Broad legislation to cope with changes wrought by a revolution in communications technology -- including a much smaller role for the federal government in telephone and broadcast regulation -- was proposed yesterday in the Senate.
Following intitial work in drafting a rewrite of the Communications Act of 1934, which has been in progress for two years on the House side, Sen. Ernest F. Hollings (D-S.C.) offered the first comprehensive Senate bill -- and fashioned the proposed rewrite somewhat more modestly than versions that have appeared on the other side of the Capitol.
Declaring that "times are changing," Hollings said yesterday that natural monopolies and economy of scale are words of the past in the business of communication. "Competition and diversity are ideas of the future," he added.
To those ends, the Senate Commerce Communications Subcommittee chairman proposed that American Telophone & Telegraph Co. be permitted to engage in new data communications businesses, that owners of broasdcast stations be provided with licenses that last longer and that commercial broadcasters pay fees of some $80 million a year to use the public's air-waves.
Hollings' legislation is different in several major respects from a House rewrite of the Communications Act introduced last year by Rep. Lionel Van Deerlin (D-Calif.), who heads the House Communications Subcommittee.
For example, the earlier House bill also would require commercial broadcasters to pay fees, but the money would be earmarked to underwrite public broadcasting. Van Deerlin's staff is studying the fee proposal and will make a decision soon on whether to incorporate the plan in a rewritten version of the House legislation to be reintroduced later this month with some changes from last year.
Critics say the main problem with the 1934 act -- which gave the Federal Communications Commission its current oversight of interstate telephone service and broadcasting -- is that it does not deal with such modern developments as microwave transmission, cable television and satellites.

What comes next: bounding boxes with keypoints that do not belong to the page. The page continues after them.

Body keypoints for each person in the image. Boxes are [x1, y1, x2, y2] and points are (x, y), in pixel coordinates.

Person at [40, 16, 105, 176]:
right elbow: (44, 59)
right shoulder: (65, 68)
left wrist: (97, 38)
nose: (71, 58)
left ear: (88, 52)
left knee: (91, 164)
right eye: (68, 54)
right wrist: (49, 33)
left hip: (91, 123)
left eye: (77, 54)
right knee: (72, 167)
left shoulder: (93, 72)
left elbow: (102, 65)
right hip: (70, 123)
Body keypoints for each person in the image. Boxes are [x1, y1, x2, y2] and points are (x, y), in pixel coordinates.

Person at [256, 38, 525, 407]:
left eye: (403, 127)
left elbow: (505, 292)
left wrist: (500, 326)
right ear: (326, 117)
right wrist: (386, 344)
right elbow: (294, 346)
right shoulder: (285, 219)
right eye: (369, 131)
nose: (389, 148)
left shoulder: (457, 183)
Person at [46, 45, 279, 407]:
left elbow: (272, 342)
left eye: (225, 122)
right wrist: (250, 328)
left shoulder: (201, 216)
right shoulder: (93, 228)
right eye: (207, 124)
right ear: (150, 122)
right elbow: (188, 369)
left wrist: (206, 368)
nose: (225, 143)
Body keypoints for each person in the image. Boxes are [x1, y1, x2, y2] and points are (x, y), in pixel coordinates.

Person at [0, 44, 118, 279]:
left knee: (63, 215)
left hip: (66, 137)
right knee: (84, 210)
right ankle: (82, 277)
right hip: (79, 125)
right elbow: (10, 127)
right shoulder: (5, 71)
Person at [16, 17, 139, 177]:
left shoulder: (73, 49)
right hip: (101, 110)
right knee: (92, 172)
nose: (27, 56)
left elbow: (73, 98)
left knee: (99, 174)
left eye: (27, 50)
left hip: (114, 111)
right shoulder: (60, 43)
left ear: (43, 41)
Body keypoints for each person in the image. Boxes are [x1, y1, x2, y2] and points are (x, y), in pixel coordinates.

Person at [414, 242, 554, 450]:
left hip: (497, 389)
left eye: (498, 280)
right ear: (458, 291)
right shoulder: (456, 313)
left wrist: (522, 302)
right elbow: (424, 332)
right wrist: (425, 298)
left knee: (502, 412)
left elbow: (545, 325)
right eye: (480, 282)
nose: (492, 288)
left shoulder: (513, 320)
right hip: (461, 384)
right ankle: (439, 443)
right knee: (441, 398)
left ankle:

Among the Hollings proposals to eliminate federal regulation in these areas, now subject to growing competition compared with the Depression era, are:
Television stations would be given five-year licenses compared with three and radio owners would be granted indefinite licenses subject to an annual audit by the FCC of 5 percent of the approximately 8,700 radio stations.
A two-tier system would be established for the domestic telecommunications business -- one group of companies or subsidiaries in competitive markets with no government regulation, and a second group of firms engaged in businesses which include natural monopolies, for which FCC regulation would be continued.
All long-distance telecommunications service would come under federal regulation, and a 1956 Justice Department consent decree with AT&T would be modified to permit entry into businesses previously barred, with safeguards to prevent market dominance.
A new non-profit management corporation would plan and manage for the U.S. all international communications facilities and would represent this country in international communications agreements, replacing the Communication Satellite Corp.
In cable television, onus of proving harmful competition to local broadcasters would be placed on such commercial broadcasters, and telephone poles would be open to any user for standard fees.